Waste Silicone Rubber in Three-Dimensional Conductive Networks as a Temperature and Movement Sensor

Constructing a three-dimensional (3D) conductive network in a polymer matrix is a common method for preparing flexible sensors. However, the previously reported methods for constructing a 3D conductive network generally have shortcomings such as uncontrollable processes and insu1cient network continuity, which limit the practical application of this method. In this work, we report a method for constructing a dual 3D conductive network. The carbon nanotube/ graphene oxide co-continuous network (primary network) was introduced on the surface of the waste silicone rubber particles (WSRPs) through the adhesion of polydopamine (PDA), and then WSRPs were bonded into a porous skeleton using nanocellulose.
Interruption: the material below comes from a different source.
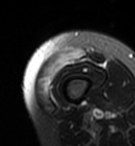
MRI of an extremity soft-tissue mass, one axial slice; slice 6 of 95 in the series (ordered by position); T2-weighted fat-saturated; MR volume resampled by the dataset authors to the PET/CT grid (not the native acquisition matrix); 3.27 mm slice thickness; 135 × 146 image matrix, field of view 132 × 143 mm. Female patient. From the clinical record (not read from this slice): histological type: pleiomorphic undifferentiated sarcoma; grade: high; site of the primary tumour: right quadricep.
Structures marked on this image (expert contour drawn on MRI and transferred to this co-registered scan by the dataset authors):
- gross tumour volume including surrounding oedema: bounding box <58,47,84,60> (left, top, right, bottom; pixels)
The carbon fiber/carbon ball interconnection network (secondary network) was constructed in liquid silicone rubber (LSR) through the interaction of host-guest dendrimers and was filled into the WSRP skeleton. The dual 3D conductive network structure endowed the sensor with high electrical and thermal conductivity, outstanding stability, and excellent durability. In addition, the sensor showed high strain sensitivity and excellent stability when detecting human body temperature and motion behavior, and the pressure distribution can be spatially mapped through the sensor matrix. These demonstrations give our sensor high potential in the fields of smart devices, body monitoring, and human-machine interfaces.

Automated summary

In this study, a method for constructing a dual 3D conductive network in a polymer matrix was reported. The resulting sensor exhibited high electrical and thermal conductivity, stability, and durability. It demonstrated high sensitivity and stability in detecting human body temperature and motion behavior, and could spatially map pressure distribution.